Tuesday, April 19, 2016

New Obama Administration Habitat Rules Grant Limitless Discretion to Federal Agencies

Washington, D.C. – Today, the House Committee on Natural Resources held an oversight hearing on the Obama Administration’s expansive new definitions and revised criteria for designating critical habitat under the Endangered Species Act.
Chairman Rob Bishop (R-UT) argued the new rules allow the
U.S. Fish and Wildlife Service (FWS) and the National Oceanic and Atmospheric Administration’s (NOAA) Fisheries Service nearly limitless discretion in restricting private and federal land use. He pointed out the negative impact they will have on the American people.
“These rules will now make it even easier for the federal government to absorb larger and larger swaths of land and water […] from local, state governments and private citizens. […] It’s going to hurt people, and unfortunately those people who are going to be hurt have almost no recourse towards this particular situation,” Bishop said.

The rules usurp Congress’ legislative and constitutional prerogatives, and create sweeping new authorities to designate critical habitat at the agencies’ sole discretion.  

“The Services have essentially granted to themselves authority to designate any area that may, someday in the future, become suitable for a species—even in places where there is absolutely no evidence currently that the species have existed there. […] In the future, I expect the agencies to ask Appropriations for tarot cards and ouija boards so they can do the work under this expanded rule," Bishop stated.

Vice Chairman Cynthia Lummis (R-WY) highlighted the expected litigious challenges that will result from the new rules and called for an updated conservation strategy.

“Court battles slow down the ability to recover species and steal money from recovery.

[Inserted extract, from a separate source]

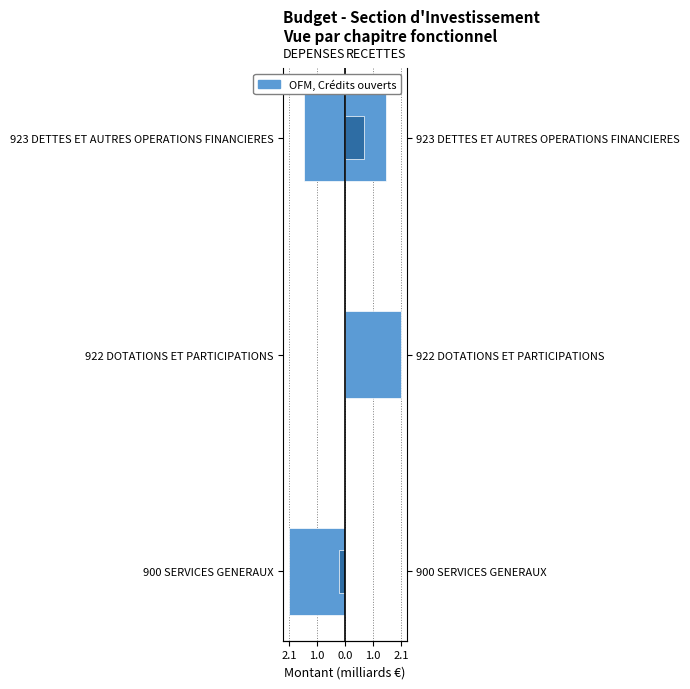

How many bars are there in total?

12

We need a new 21st century conservation effort that is consistent with the movement that the American people have made in their understanding of sound science. […] We can and should do better for our wildlife,”  Lummis stated.  

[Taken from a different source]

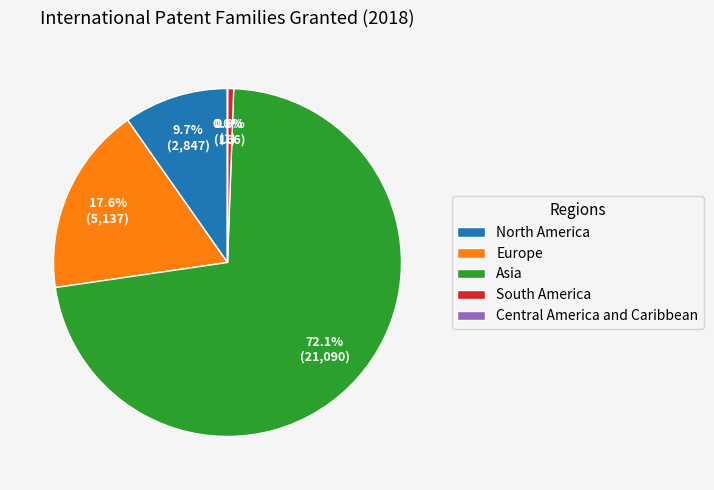

What percentage is NOT represented by Europe?

82.4%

Wyoming witness Karen Budd-Falen, Senior Partner of Budd-Falen Law Offices, LLC, grew up a fifth-generation rancher and commented on the impact the rules will have on the local agriculture community.

“While the agriculture community raised a huge alarm over the ‘waters of the U.S.,’ the Fish and Wildlife Service was quietly implementing these new rules, in a piecemeal manner, without a lot of fanfare. Honestly, I believe these new habitat rules will have as great or greater impact on the private lands and federal land permits […]. I would hope that the outcry from the agriculture community, private property advocates, and our Congressional delegations would be as great,” Budd-Falen said.

Colorado witness Robbie LeValley, County Administrator of Delta County, argued the new rules will not benefit habitat species and will have a negative economic impact on ranchers and rural communities.

“Imposing regulatory change on grazing without any scientific basis is unwarranted and makes it clear that this Administration’s intent is to manage away from productive uses, rather than actually protecting species and their habitat,” LeValley stated.

Highlighting the FWS’s inconsistent track record on ESA implementation, Rep. Dan Newhouse (R-WA) asked Dan Ashe, Director of FWS, why—despite growing numbers of wolves—the Service has not finalized its 2013 proposed wolf delisting.

“The wolf is probably one of the most frustrating issues during my tenure as Director. […] We’re kind of like that truck that’s in the mud up to the running board, so you know we can’t go forward and we can’t go backward,” Ashe responded.